## WHAT YOU NEED TO DO
List every word that the New Year column below says can be placed before "market" to create an instant pang of fear and doubt.

Wes: As we age, our sense of the passage of time begins to accelerate. In our high school days time plodded along as if stuck in some cosmic tar pit. As adults we increasingly found ourselves reflexively muttering an old cliché we’d previously found puzzling and quaint — where has the time gone? This week as another year has gone somewhere, our teenagers think of New Years 2008 as an eternity ago. We remember it as if it were yesterday. A lot has happened over this very long yesterday — most of it deeply impacting our families — but today we find little time for reflection. There’s just too much anxiety calling our names in 2009 to spend much time reminiscing. Just put the word “market” behind nearly anything (job, home, auto, retail, credit) to create an instant pang of fear and doubt.
In that spirit I’ll suggest three resolutions beginning with an upgrade of something I first proposed back in June. At that point we had astronomical gas prices and the early results of a subprime mortgage crisis. Though June seems like the “good old days” by comparison, I was already suggesting parents begin a serious crash course on economics with their teens, helping them to understand the need for belt-tightening and reduced expectations and making every financial transaction an econ lesson. By any reasonable estimate we’re going to need ECON 400 shortly. In 2009 resolve to have consistent, clear and empathic conversations with your teens about what’s going on. This will vary, of course, with the age and personalities of your children. For anxious kids, you’ll want to allay fears with explanations of how the family will get by in difficult times. For the carefree, you may need to afflict them with some stern lessons about the new limits of consumerism, credit and employment. Nowhere is this more important than for juniors and seniors considering what they will do after high school. For most of their lives the world was pretty forgiving of mistakes made in the transition to adulthood. For now — maybe for a long while — that won’t be the case.

## SUPPLIED DATA
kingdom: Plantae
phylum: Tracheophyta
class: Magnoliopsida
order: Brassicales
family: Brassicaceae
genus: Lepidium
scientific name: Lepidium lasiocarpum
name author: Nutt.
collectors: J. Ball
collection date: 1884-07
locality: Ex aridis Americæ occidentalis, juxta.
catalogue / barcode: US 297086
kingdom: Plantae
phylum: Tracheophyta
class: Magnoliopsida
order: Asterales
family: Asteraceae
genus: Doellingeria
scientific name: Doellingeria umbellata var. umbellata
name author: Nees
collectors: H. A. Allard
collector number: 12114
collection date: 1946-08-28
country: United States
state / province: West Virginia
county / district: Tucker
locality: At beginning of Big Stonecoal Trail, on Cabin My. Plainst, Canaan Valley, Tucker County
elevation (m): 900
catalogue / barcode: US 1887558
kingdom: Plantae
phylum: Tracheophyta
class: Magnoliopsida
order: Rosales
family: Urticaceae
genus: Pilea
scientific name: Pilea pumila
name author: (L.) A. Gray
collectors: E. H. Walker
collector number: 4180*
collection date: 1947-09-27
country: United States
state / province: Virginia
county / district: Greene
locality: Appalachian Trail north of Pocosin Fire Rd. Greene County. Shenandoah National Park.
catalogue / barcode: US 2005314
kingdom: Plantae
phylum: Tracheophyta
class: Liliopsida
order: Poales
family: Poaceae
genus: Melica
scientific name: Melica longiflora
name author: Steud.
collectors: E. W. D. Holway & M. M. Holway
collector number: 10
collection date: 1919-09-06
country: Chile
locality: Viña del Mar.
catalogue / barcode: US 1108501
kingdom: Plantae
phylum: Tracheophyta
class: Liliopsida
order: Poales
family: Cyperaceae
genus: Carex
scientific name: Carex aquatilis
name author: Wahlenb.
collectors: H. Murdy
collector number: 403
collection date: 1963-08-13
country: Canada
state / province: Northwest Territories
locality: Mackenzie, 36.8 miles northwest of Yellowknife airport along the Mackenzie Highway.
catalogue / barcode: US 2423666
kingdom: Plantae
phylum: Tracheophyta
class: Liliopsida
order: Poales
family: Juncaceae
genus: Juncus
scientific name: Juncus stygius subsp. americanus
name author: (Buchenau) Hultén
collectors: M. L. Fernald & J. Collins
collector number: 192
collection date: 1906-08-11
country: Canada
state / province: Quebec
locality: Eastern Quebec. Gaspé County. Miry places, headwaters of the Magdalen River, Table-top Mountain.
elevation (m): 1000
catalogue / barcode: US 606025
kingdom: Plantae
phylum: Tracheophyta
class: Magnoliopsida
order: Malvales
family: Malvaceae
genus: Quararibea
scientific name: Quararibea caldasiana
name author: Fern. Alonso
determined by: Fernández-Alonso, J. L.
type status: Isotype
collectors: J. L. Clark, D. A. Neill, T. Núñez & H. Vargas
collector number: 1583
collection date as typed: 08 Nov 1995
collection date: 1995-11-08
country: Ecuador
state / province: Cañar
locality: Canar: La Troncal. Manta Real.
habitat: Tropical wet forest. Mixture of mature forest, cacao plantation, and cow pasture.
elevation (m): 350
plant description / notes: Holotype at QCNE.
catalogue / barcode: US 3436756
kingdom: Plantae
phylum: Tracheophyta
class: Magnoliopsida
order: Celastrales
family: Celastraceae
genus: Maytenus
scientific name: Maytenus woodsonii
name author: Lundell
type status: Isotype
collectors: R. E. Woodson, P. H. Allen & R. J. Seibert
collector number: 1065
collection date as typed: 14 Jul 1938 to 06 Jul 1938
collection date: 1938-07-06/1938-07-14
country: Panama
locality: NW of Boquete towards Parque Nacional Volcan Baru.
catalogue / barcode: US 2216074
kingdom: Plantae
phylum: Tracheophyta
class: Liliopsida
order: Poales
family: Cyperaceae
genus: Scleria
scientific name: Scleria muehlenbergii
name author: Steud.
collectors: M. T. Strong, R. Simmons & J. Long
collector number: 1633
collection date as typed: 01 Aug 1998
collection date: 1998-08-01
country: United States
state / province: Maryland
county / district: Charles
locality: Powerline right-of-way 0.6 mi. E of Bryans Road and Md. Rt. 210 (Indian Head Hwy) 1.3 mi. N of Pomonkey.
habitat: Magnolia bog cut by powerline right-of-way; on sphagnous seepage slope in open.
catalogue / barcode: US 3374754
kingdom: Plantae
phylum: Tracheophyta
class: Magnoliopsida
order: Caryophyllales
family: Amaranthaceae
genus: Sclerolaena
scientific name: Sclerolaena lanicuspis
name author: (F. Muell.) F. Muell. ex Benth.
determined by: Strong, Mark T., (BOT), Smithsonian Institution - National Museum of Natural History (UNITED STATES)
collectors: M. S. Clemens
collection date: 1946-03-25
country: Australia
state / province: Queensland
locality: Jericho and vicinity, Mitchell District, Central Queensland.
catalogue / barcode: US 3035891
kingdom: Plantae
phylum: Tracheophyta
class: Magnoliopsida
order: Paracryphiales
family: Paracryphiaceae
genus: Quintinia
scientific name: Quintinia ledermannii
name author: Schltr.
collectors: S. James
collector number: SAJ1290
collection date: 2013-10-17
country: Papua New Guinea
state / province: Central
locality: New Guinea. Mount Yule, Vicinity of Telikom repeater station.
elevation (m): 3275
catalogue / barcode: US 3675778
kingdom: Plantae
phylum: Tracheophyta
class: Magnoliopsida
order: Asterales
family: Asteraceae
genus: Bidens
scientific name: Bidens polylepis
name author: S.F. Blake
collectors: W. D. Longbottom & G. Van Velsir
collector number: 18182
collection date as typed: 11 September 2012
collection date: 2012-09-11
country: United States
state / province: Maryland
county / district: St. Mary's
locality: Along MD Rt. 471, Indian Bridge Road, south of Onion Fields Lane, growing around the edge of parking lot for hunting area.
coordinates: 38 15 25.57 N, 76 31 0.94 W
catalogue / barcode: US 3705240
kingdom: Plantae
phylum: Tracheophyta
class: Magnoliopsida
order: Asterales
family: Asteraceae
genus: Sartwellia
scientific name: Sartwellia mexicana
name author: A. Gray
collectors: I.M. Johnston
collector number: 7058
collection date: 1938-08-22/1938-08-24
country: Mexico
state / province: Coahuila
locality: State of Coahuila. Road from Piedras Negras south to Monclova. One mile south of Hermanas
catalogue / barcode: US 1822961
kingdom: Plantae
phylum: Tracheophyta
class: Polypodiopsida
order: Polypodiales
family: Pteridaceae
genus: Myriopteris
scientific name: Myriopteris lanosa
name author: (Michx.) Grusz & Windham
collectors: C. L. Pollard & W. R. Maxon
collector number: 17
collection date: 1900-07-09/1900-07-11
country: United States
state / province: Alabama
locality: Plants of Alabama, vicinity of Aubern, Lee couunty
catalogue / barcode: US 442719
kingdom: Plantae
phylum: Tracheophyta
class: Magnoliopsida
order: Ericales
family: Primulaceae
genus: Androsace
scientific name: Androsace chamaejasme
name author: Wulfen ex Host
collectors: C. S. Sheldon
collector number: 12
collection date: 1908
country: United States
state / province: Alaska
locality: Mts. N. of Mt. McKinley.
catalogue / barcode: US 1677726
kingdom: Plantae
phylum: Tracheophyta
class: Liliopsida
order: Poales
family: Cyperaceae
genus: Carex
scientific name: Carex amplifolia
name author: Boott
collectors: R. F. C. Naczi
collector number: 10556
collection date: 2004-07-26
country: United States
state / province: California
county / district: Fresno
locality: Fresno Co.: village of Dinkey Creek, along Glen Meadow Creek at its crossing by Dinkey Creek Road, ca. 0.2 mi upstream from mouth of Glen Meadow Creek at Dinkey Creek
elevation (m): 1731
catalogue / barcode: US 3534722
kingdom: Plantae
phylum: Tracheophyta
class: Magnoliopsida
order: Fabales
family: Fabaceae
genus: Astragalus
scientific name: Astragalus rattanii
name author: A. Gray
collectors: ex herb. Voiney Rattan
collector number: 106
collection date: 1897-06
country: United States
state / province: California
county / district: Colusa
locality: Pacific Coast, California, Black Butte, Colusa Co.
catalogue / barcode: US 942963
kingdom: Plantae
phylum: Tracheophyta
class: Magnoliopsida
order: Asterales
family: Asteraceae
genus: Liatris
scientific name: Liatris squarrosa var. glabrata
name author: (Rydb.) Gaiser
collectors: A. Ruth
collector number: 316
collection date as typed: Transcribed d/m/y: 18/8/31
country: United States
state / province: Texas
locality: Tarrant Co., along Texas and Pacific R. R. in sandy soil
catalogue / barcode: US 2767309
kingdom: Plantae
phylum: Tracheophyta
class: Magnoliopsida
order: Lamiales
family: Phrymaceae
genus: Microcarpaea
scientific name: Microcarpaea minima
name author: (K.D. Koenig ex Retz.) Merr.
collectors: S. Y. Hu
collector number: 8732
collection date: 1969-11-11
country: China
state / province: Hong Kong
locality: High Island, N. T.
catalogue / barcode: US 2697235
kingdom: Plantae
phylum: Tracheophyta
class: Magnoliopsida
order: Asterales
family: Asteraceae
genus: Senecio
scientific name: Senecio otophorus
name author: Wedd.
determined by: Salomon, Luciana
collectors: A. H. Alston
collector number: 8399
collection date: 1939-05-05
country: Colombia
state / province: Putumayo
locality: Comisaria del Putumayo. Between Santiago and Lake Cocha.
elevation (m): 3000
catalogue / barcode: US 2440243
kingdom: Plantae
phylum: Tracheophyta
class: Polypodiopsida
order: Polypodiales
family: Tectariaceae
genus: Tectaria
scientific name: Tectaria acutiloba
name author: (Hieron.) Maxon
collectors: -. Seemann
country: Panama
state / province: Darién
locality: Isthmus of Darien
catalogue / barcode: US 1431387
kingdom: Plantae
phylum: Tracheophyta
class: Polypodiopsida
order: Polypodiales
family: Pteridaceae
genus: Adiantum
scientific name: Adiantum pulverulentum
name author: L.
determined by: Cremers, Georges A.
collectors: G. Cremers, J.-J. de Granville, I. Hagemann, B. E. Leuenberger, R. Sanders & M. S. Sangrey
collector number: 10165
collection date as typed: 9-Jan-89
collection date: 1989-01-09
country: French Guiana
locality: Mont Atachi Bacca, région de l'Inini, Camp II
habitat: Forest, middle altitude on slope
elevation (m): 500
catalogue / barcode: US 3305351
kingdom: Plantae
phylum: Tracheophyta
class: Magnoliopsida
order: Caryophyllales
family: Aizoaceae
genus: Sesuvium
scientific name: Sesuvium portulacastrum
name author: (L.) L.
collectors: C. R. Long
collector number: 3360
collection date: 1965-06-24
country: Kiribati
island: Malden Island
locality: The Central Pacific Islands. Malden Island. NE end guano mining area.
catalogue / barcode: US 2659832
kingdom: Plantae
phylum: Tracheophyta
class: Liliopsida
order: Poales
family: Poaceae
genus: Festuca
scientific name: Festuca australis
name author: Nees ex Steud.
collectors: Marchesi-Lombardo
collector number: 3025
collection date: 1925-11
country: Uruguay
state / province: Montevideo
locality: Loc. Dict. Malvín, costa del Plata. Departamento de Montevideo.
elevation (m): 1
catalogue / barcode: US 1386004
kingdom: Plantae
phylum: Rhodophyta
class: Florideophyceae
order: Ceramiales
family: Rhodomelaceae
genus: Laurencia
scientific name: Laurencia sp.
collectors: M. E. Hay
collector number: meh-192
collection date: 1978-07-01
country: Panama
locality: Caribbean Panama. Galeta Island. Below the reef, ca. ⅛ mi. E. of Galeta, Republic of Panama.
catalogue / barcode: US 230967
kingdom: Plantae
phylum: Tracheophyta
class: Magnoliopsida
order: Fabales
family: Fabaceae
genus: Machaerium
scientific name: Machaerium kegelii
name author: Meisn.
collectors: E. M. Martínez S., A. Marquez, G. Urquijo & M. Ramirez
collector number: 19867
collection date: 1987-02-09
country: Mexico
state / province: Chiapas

## RESPONSE TO THIS TASK
job, home, auto, retail, credit